Provided material:
....................

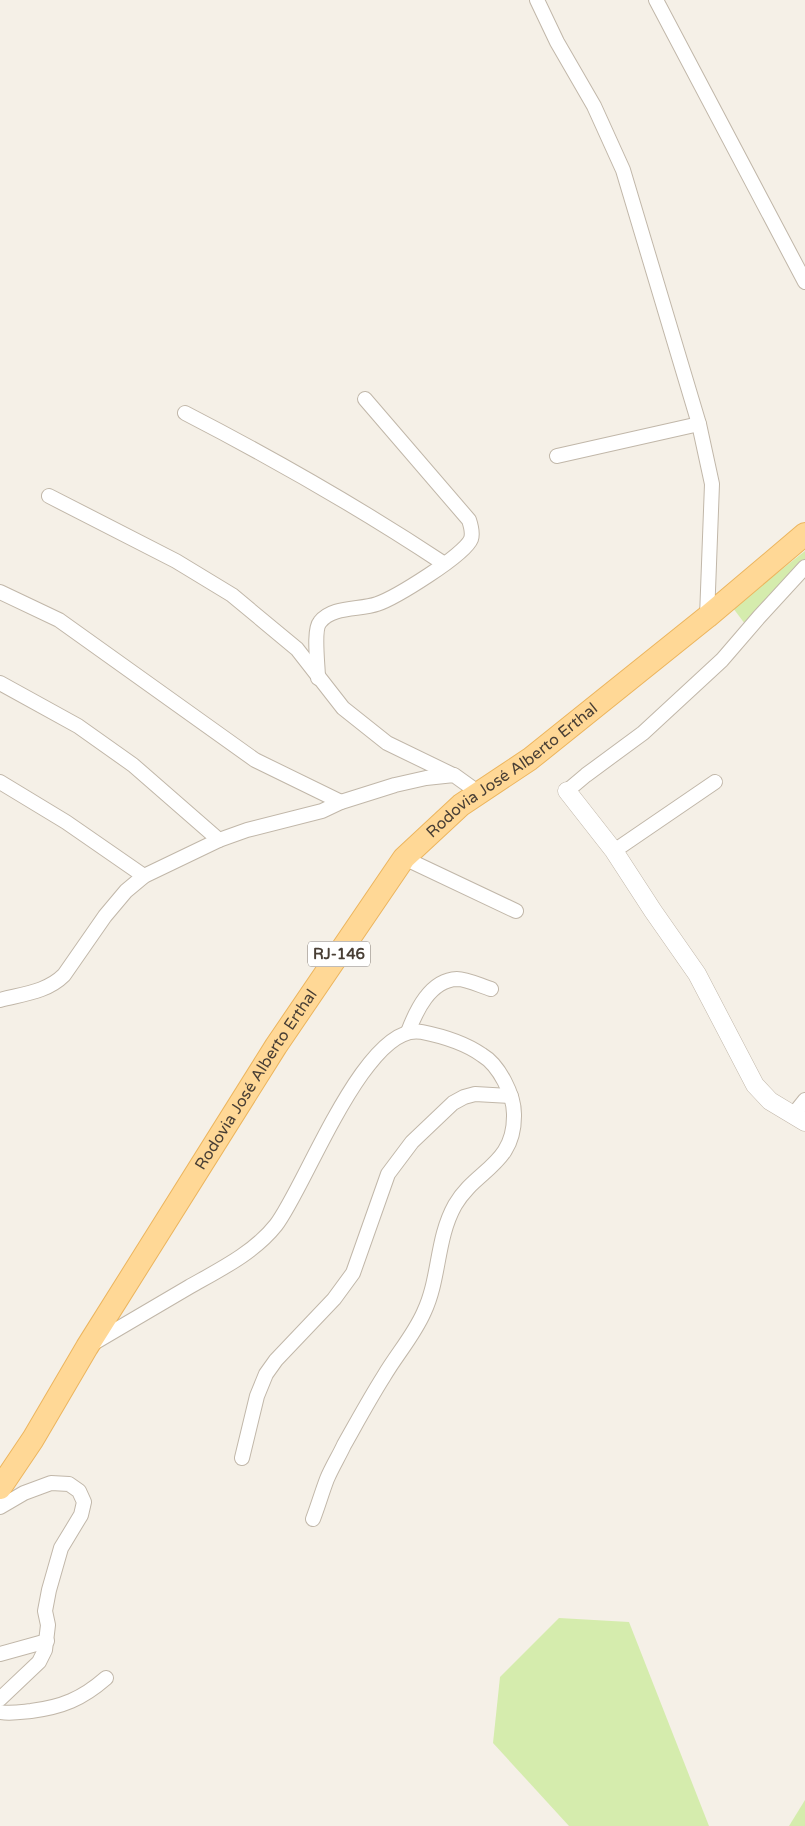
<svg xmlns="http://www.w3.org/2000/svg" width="805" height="1826" font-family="'Varela Round',sans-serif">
<rect width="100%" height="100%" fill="#f5f0e7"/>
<!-- green -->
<g fill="#d5ecad">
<polygon points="805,551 805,561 745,624 733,608"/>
<polygon points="559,1618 629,1622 709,1826 569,1826 493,1743 500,1677"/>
<polygon points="805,1800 805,1826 789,1826"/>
</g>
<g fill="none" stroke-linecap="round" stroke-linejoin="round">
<defs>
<g id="minor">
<polyline points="537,0 557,42 594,106 623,170 699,424 712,484 707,617"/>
<polyline points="656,0 805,282"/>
<path d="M 185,413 C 274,459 360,508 443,563"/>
<polyline points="557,456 699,424"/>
<polyline points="49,496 176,561 232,595 297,649 343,708 387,743 453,775"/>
<polyline points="0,592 59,620 255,760 341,802"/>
<path d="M 318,678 C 318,666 313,630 320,622 C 332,606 360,610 377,604 C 395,598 465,555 471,539 C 473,533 471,526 469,520 L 365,399"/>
<polyline points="0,683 78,726 133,765 219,840"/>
<polyline points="0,782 66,822 144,876"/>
<polyline points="567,791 586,775 643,733 722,660 759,617 805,567"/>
<polyline points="614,851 715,782"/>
<polyline points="404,858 516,911"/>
<path d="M 0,1000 C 23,994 47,992 64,975 L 105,916 L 126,891 L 144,876 L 219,840 L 247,830 L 322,811 L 341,802 L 395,785 L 426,778 L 454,775 L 479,793"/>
<path d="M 408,1032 C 416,1011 430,980 457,979 C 467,979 481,986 491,989"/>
<polyline points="793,1115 805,1100"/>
<path d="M 92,1344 C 124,1325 157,1306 189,1287 C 219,1270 254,1253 276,1225 C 305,1188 366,1020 422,1032 C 442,1036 465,1043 482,1055 C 499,1065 514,1095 514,1114 C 515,1165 476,1169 455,1205 C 436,1239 440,1278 424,1312 C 414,1335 397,1354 384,1376 C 370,1398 357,1422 344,1445 C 339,1456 332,1467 327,1479 C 322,1492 318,1506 313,1519"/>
<polyline points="242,1458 257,1396 266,1374 276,1360 334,1299 353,1273 388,1174 412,1142 453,1103 464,1097 475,1094 511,1096"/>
<polyline points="0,1507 24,1493 51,1483 69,1484 79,1491 84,1502 81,1515 61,1548 49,1590 45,1611 48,1625 45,1650 39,1662 0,1699"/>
<polyline points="0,1654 47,1641"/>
<path d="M 0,1712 C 10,1714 21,1712 31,1711 C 62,1707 82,1699 106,1678"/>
</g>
<polyline id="tertiary" points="567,791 614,851 653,911 697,974 755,1085 770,1101 805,1122"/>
<g id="primary">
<path id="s1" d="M 0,1488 L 33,1439 L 87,1347 L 276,1046 L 404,858 L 461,805 L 530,759 L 707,617 L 805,534"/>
</g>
</defs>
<!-- minor casing -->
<use href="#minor" stroke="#c1b7a9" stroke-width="16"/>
<!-- tertiary casing -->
<use href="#tertiary" stroke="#c1b7a9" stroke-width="19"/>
<!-- primary casing -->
<use href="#primary" stroke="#ecb55e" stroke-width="24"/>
<!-- minor -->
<use href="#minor" stroke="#fff" stroke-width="14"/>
<!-- tertiary -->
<use href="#tertiary" stroke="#fff" stroke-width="18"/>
<!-- primary -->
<use href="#primary" stroke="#ffd896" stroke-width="22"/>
</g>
<g text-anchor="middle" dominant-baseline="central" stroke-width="4" stroke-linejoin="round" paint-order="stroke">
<!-- shield labels -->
<rect fill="#fff" stroke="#807972" stroke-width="1" x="308" y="941.5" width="62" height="25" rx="4"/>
<g font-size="15" font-weight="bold" fill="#493f35">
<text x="339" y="954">RJ-146</text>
</g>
<!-- street labels -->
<g font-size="16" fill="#493f35" stroke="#fff">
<text stroke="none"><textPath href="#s1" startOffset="888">Rodovia José Alberto Erthal</textPath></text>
<text stroke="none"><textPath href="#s1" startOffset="482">Rodovia José Alberto Erthal</textPath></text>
</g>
</g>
</svg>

....................

Exercise:
Please write out all the entries above exactly, but leave out the pictures.

Result of the exercise:
<svg xmlns="http://www.w3.org/2000/svg" width="805" height="1826" font-family="'Varela Round',sans-serif">
<rect width="100%" height="100%" fill="#f5f0e7"/>
<!-- green -->
<g fill="#d5ecad">
<polygon points="805,551 805,561 745,624 733,608"/>
<polygon points="559,1618 629,1622 709,1826 569,1826 493,1743 500,1677"/>
<polygon points="805,1800 805,1826 789,1826"/>
</g>
<g fill="none" stroke-linecap="round" stroke-linejoin="round">
<defs>
<g id="minor">
<polyline points="537,0 557,42 594,106 623,170 699,424 712,484 707,617"/>
<polyline points="656,0 805,282"/>
<path d="M 185,413 C 274,459 360,508 443,563"/>
<polyline points="557,456 699,424"/>
<polyline points="49,496 176,561 232,595 297,649 343,708 387,743 453,775"/>
<polyline points="0,592 59,620 255,760 341,802"/>
<path d="M 318,678 C 318,666 313,630 320,622 C 332,606 360,610 377,604 C 395,598 465,555 471,539 C 473,533 471,526 469,520 L 365,399"/>
<polyline points="0,683 78,726 133,765 219,840"/>
<polyline points="0,782 66,822 144,876"/>
<polyline points="567,791 586,775 643,733 722,660 759,617 805,567"/>
<polyline points="614,851 715,782"/>
<polyline points="404,858 516,911"/>
<path d="M 0,1000 C 23,994 47,992 64,975 L 105,916 L 126,891 L 144,876 L 219,840 L 247,830 L 322,811 L 341,802 L 395,785 L 426,778 L 454,775 L 479,793"/>
<path d="M 408,1032 C 416,1011 430,980 457,979 C 467,979 481,986 491,989"/>
<polyline points="793,1115 805,1100"/>
<path d="M 92,1344 C 124,1325 157,1306 189,1287 C 219,1270 254,1253 276,1225 C 305,1188 366,1020 422,1032 C 442,1036 465,1043 482,1055 C 499,1065 514,1095 514,1114 C 515,1165 476,1169 455,1205 C 436,1239 440,1278 424,1312 C 414,1335 397,1354 384,1376 C 370,1398 357,1422 344,1445 C 339,1456 332,1467 327,1479 C 322,1492 318,1506 313,1519"/>
<polyline points="242,1458 257,1396 266,1374 276,1360 334,1299 353,1273 388,1174 412,1142 453,1103 464,1097 475,1094 511,1096"/>
<polyline points="0,1507 24,1493 51,1483 69,1484 79,1491 84,1502 81,1515 61,1548 49,1590 45,1611 48,1625 45,1650 39,1662 0,1699"/>
<polyline points="0,1654 47,1641"/>
<path d="M 0,1712 C 10,1714 21,1712 31,1711 C 62,1707 82,1699 106,1678"/>
</g>
<polyline id="tertiary" points="567,791 614,851 653,911 697,974 755,1085 770,1101 805,1122"/>
<g id="primary">
<path id="s1" d="M 0,1488 L 33,1439 L 87,1347 L 276,1046 L 404,858 L 461,805 L 530,759 L 707,617 L 805,534"/>
</g>
</defs>
<!-- minor casing -->
<use href="#minor" stroke="#c1b7a9" stroke-width="16"/>
<!-- tertiary casing -->
<use href="#tertiary" stroke="#c1b7a9" stroke-width="19"/>
<!-- primary casing -->
<use href="#primary" stroke="#ecb55e" stroke-width="24"/>
<!-- minor -->
<use href="#minor" stroke="#fff" stroke-width="14"/>
<!-- tertiary -->
<use href="#tertiary" stroke="#fff" stroke-width="18"/>
<!-- primary -->
<use href="#primary" stroke="#ffd896" stroke-width="22"/>
</g>
<g text-anchor="middle" dominant-baseline="central" stroke-width="4" stroke-linejoin="round" paint-order="stroke">
<!-- shield labels -->
<rect fill="#fff" stroke="#807972" stroke-width="1" x="308" y="941.5" width="62" height="25" rx="4"/>
<g font-size="15" font-weight="bold" fill="#493f35">
<text x="339" y="954">RJ-146</text>
</g>
<!-- street labels -->
<g font-size="16" fill="#493f35" stroke="#fff">
<text stroke="none"><textPath href="#s1" startOffset="888">Rodovia José Alberto Erthal</textPath></text>
<text stroke="none"><textPath href="#s1" startOffset="482">Rodovia José Alberto Erthal</textPath></text>
</g>
</g>
</svg>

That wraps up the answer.